New Delhi: Reliance Industries, India’s oil-to-telecom conglomerate, has received the approval of secured creditors, non-secured creditors and equity shareholders to demerge its subsidiary, Reliance Strategic Investments (RSIL), from the parent company. The demerger will enable Reliance’s financial services business to attract different sets of strategic partners, investors, and lenders with specific interests in the sector. The demerger of Jio Financial Services will enable further growth and development of the financial services business, which would require a differentiated strategy aligned with the industry-specific risks, market dynamics, and growth trajectory.
The financial services business of Reliance Industries is currently carried through its subsidiaries and joint ventures, but the nature and competition involved in the financial services industry are distinct from its other businesses. The demerger will allow the financial services business to have higher leverage for its growth and unlock value for Reliance Industries’ shareholders.
Reliance Industries shares were trading 0.63 per cent higher at Rs 2,435.10 on BSE following the development. The stock is at a low of 5.43 per cent year-to-date. As per publicly available data with Trendlyne, an average target price of Rs 2,834 suggests a 16 per cent potential upside for stocks.
A recent Bloomberg report suggested that Reliance Industries may go for a public listing of Jio Financial Services as soon as October. The Mukesh Ambani-led company is reportedly in talks with regulators to secure necessary approvals for the market debut of its digital financial services unit. Jefferies, a foreign brokerage, had earlier expected Reliance Industries to receive all necessary approvals for listing the shares of Jio Financial Services by September.
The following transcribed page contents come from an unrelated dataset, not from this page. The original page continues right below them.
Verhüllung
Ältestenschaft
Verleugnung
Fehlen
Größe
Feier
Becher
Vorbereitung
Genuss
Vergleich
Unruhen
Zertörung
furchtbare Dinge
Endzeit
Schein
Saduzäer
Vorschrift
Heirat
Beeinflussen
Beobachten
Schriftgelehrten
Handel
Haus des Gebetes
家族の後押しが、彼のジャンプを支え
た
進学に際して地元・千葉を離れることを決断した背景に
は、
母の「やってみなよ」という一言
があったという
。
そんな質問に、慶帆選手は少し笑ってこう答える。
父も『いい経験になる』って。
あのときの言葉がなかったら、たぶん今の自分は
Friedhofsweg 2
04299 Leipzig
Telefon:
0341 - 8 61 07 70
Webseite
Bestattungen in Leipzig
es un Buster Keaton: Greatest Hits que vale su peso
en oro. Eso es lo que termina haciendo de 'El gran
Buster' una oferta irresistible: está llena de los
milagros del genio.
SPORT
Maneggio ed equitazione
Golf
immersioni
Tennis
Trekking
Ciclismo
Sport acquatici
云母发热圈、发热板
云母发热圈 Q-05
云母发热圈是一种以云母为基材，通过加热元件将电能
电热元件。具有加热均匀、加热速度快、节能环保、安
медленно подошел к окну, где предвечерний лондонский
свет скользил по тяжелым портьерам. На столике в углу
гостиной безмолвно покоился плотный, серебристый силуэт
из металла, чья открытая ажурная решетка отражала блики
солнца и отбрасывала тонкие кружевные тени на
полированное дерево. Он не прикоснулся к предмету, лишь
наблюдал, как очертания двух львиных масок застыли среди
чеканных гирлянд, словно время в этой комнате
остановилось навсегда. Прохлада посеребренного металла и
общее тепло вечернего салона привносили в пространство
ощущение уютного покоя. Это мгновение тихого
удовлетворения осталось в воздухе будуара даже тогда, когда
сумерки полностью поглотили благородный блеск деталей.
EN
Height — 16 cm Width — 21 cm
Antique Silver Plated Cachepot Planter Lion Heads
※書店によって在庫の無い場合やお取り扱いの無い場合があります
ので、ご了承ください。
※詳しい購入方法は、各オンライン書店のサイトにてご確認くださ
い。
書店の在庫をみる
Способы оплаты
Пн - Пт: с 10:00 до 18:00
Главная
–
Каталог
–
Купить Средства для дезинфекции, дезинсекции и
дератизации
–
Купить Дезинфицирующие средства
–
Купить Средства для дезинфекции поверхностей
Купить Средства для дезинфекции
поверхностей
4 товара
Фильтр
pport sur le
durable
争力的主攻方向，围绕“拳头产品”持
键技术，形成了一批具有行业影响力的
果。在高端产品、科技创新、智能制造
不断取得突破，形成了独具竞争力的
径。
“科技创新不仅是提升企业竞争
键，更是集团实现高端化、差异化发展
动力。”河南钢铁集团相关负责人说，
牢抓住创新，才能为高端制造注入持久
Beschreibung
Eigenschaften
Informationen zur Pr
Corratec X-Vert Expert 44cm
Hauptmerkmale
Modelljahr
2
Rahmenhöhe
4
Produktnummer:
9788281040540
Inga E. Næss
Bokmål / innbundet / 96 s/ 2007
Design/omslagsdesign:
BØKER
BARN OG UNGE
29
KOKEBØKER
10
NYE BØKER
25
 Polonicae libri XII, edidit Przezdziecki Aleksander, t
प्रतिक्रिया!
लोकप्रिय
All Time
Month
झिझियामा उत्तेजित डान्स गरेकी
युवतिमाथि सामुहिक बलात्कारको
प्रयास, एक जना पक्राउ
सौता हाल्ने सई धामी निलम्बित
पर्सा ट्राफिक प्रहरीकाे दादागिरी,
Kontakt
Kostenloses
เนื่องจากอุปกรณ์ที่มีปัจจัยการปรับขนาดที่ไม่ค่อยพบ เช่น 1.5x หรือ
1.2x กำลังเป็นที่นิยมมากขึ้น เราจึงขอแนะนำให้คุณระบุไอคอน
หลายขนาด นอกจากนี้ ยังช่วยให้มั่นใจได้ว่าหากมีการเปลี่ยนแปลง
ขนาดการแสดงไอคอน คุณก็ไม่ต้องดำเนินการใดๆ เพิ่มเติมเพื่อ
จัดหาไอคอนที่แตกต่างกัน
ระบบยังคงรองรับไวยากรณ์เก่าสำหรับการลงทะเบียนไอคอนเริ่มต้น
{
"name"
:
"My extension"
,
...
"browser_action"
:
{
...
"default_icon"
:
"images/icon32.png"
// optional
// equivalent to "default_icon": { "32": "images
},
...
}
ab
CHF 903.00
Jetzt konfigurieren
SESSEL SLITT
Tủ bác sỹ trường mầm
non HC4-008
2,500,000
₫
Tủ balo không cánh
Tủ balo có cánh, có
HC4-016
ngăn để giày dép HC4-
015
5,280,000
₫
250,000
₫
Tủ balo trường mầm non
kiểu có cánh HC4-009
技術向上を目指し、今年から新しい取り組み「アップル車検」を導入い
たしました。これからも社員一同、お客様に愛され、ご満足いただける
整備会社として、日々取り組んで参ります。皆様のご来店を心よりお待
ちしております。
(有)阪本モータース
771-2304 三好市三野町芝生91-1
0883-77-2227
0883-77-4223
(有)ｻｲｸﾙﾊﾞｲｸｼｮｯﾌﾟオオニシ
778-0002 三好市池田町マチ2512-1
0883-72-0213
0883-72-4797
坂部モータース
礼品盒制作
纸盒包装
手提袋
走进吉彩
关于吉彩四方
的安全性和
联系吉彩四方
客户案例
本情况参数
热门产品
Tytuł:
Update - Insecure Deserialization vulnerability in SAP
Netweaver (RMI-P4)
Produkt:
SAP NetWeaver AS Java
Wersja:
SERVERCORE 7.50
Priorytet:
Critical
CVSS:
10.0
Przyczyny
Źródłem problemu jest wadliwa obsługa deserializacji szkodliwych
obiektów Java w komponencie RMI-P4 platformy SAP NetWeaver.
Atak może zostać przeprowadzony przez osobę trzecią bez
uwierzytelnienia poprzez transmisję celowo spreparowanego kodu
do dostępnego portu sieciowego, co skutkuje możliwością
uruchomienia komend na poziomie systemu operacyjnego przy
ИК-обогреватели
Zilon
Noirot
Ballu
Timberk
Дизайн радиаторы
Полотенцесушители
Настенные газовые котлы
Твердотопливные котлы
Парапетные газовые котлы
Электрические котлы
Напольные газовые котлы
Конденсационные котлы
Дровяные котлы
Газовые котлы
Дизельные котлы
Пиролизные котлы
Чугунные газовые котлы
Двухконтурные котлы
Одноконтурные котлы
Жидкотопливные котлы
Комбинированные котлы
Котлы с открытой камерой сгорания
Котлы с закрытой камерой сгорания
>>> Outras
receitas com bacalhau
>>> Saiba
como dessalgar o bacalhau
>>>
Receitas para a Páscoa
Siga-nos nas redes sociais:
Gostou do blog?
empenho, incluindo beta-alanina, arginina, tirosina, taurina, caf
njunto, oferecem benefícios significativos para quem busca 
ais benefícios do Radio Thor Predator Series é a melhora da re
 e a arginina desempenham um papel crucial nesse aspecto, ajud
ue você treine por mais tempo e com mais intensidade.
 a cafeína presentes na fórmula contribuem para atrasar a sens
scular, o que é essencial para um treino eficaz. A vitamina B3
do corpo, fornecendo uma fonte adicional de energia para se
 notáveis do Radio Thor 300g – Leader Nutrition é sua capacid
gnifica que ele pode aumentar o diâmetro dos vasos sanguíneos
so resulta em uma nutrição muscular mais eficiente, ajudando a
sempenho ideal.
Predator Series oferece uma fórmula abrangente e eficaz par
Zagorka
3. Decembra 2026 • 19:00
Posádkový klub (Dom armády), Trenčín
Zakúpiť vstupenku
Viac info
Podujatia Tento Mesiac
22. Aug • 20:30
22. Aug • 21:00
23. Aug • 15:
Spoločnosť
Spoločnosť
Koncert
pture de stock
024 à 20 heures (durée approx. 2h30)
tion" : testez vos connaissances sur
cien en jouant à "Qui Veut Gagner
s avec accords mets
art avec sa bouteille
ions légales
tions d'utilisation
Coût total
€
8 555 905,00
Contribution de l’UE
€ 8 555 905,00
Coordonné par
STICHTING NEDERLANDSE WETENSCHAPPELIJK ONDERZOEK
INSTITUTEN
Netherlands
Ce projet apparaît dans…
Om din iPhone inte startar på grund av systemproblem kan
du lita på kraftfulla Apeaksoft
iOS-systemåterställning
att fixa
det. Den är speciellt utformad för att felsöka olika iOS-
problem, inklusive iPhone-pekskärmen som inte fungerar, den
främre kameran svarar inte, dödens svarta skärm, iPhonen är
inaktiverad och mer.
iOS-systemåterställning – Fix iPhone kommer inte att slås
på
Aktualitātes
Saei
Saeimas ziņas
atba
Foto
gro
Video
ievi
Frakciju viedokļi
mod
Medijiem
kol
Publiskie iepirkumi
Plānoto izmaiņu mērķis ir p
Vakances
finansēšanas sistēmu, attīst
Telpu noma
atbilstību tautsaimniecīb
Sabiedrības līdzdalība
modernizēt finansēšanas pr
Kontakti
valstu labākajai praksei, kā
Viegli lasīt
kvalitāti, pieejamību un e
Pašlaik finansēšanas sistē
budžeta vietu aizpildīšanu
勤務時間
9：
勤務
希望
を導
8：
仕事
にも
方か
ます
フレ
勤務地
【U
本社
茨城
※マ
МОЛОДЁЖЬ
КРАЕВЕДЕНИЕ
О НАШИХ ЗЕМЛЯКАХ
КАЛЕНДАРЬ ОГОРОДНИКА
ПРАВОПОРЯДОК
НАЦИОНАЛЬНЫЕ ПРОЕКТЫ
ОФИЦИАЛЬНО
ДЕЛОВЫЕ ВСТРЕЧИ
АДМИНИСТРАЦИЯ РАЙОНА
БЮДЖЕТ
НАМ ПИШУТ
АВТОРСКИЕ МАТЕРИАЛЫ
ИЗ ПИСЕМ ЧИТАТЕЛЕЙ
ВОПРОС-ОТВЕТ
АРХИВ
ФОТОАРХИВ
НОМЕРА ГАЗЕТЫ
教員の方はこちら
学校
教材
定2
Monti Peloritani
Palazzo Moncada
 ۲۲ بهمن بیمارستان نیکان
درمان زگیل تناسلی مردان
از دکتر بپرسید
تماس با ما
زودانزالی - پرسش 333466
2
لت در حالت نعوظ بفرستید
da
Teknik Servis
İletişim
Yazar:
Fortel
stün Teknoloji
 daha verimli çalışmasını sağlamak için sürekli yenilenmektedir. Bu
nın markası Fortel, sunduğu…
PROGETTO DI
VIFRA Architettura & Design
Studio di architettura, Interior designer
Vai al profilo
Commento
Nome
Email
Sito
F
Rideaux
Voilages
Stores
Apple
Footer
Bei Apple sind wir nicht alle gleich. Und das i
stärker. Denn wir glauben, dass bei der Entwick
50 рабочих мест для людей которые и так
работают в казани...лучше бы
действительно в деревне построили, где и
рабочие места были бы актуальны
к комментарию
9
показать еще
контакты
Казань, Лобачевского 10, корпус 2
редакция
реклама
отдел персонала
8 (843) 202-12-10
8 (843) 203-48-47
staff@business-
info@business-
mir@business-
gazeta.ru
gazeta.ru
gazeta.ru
JFS will commence lending activities immediately and proceed with regulatory approvals for life and general insurance and asset management. Regulatory approvals are expected to take about 12-18 months, the brokerage firm added.
The demerger of Reliance Strategic Investments is expected to help Reliance’s financial services business by attracting a wider pool of investors and partners, unlocking value for shareholders, and aiding the company in pursuing a differentiated strategy aligned with the industry-specific risks, market dynamics, and growth trajectory.